:: Aim of the exercise ::
Please answer from the reasoning-benchmark comparison below: what average score on ARC-AGI does it give for humans?

:: Document passage ::
====

Comparison framework
AI vs Human Reasoning Benchmarks
Modern LLMs match or exceed human-expert averages on saturated knowledge benchmarks, while still trailing humans on fluid abstraction tasks built to resist memorization.
Side-by-side
| Dimension | AI benchmark | Human benchmark | Insight |
|---|---|---|---|
| Broad knowledge | MMLU | Crystallized intelligence (Gc) | Frontier LLMs near-saturate MMLU (~88%), comparable to broadly educated adults on Gc subtests - but only via training-set exposure rather than lived experience. |
| Expert reasoning | GPQA Diamond | Domain-expert testing | o-series models now exceed the ~65% domain-expert baseline; specialization, not generality, is the bottleneck. |
| Fluid abstraction | ARC-AGI | Raven's Progressive Matrices | Humans average ~80% on ARC-AGI; baseline LLMs <30%. High-compute o3 closes most of the gap at enormous inference cost. |
| Working capacity | Long-context retrieval (needle-in-haystack) | Digit span / N-back | AI 'working memory' (the context window) now exceeds human limits by orders of magnitude, but is shallower - humans manipulate, models mostly retrieve. |
Important caveats
- Benchmark contamination distorts AI scores; human baselines do not have this risk.
- Performance ≠ understanding. Matching a score does not imply matching the underlying cognitive process.
- Human ceiling effects on saturated benchmarks make percentile comparisons misleading.

====

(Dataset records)
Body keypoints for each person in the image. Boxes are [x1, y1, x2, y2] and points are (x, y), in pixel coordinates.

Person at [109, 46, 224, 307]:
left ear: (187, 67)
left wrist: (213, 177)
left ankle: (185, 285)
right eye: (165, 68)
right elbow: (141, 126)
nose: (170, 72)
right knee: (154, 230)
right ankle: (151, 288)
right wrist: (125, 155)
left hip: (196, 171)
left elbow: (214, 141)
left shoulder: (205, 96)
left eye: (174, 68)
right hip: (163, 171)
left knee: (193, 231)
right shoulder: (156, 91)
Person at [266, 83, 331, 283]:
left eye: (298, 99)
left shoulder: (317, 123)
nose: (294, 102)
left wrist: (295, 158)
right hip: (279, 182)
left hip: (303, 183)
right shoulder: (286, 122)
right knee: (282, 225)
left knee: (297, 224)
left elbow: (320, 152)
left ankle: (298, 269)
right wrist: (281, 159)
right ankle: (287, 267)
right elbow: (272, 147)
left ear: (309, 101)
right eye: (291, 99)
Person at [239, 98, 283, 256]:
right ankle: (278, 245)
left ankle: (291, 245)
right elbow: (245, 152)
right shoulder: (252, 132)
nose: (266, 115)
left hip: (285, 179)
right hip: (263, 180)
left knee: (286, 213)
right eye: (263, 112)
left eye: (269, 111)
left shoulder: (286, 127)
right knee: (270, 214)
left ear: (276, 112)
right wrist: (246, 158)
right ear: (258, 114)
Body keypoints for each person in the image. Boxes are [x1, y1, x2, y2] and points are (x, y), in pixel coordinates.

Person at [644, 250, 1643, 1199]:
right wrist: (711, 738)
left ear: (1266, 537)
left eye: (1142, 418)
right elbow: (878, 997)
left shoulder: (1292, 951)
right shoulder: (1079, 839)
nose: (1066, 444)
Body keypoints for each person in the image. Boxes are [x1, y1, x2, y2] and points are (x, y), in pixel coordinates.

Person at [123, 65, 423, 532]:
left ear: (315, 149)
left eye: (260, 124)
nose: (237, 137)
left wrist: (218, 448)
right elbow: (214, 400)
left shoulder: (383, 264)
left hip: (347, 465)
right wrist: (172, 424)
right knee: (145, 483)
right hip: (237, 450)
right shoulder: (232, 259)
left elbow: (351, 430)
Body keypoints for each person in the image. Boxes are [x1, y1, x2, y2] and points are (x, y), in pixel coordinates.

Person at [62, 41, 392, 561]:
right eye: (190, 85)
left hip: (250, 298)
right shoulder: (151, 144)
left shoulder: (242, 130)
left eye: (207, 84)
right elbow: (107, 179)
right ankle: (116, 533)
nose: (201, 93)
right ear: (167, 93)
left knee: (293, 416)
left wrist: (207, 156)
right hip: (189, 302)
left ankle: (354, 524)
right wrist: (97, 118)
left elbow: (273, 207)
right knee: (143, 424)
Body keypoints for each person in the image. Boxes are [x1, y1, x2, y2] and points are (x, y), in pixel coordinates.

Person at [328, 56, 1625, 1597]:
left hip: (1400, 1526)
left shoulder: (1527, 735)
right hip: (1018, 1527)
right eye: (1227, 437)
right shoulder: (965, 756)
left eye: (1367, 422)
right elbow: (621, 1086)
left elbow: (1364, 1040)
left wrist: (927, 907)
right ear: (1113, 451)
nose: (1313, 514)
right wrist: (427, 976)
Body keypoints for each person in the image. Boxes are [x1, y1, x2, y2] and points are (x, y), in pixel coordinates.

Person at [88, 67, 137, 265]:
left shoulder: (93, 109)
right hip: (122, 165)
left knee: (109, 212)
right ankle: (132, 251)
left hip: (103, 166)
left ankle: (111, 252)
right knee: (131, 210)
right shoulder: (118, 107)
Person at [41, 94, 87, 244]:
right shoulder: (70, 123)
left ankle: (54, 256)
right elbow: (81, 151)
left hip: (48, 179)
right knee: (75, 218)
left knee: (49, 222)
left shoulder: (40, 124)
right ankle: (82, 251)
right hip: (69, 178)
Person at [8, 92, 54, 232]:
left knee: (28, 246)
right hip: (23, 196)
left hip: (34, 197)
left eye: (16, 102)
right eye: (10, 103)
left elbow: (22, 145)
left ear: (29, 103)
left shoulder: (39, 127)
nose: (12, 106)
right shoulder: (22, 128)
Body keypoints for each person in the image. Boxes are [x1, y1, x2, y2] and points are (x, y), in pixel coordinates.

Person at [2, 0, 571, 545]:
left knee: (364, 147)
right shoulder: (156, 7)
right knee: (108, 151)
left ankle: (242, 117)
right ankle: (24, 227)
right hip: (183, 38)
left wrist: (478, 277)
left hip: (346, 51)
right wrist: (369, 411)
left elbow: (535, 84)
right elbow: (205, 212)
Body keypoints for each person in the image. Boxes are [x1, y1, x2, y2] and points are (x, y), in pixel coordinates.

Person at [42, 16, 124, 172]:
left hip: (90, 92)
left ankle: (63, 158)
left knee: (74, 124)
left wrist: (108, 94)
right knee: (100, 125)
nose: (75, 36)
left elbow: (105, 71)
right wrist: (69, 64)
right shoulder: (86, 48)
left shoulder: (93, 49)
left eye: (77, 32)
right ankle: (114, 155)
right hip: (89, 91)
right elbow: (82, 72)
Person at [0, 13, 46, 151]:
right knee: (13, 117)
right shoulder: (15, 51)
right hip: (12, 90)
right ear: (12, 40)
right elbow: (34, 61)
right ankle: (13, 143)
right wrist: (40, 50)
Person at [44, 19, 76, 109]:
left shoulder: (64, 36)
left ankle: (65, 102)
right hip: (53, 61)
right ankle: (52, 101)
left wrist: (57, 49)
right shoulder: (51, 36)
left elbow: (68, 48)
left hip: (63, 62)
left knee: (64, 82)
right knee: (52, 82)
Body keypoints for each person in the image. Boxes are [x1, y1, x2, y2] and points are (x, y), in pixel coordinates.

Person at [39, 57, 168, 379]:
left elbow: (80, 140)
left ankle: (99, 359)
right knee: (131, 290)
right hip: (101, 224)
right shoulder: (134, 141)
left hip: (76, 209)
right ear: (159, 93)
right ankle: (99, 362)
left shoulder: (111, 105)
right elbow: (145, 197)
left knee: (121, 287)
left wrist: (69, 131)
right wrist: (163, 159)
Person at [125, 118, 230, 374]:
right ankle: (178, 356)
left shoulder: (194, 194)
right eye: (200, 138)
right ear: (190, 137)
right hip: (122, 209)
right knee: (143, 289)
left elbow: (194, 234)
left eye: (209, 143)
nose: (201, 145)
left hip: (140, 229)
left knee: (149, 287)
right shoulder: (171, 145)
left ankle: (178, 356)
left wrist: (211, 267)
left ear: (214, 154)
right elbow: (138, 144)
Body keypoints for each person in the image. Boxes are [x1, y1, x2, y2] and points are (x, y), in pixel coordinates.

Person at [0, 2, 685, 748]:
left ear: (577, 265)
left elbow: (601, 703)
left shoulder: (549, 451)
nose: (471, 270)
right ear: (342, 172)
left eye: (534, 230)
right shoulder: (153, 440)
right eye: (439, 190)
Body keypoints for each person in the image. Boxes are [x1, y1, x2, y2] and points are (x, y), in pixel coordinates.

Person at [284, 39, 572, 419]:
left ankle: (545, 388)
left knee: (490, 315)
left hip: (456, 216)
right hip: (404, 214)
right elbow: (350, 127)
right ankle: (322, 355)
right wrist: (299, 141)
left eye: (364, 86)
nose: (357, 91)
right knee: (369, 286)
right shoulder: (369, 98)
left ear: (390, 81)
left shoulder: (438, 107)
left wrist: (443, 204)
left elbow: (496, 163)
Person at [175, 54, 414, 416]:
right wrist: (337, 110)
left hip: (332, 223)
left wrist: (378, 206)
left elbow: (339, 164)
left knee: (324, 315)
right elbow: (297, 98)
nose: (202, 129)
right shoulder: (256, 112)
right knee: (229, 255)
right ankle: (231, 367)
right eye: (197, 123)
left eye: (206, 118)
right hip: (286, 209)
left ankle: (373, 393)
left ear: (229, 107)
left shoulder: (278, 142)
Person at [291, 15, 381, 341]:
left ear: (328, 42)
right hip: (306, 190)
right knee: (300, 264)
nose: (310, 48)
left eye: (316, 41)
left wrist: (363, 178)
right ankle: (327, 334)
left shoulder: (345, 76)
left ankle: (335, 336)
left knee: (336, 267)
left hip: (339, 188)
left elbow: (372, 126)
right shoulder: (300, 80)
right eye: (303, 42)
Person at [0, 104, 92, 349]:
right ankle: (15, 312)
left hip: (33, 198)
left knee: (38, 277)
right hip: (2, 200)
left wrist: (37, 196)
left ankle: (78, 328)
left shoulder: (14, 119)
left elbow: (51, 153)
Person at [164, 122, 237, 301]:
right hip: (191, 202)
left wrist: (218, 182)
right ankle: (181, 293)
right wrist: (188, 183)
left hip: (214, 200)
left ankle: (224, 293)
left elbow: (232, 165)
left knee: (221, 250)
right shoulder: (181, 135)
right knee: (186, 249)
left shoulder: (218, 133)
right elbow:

====

:: Output of the task ::
Humans average about 80% on ARC-AGI.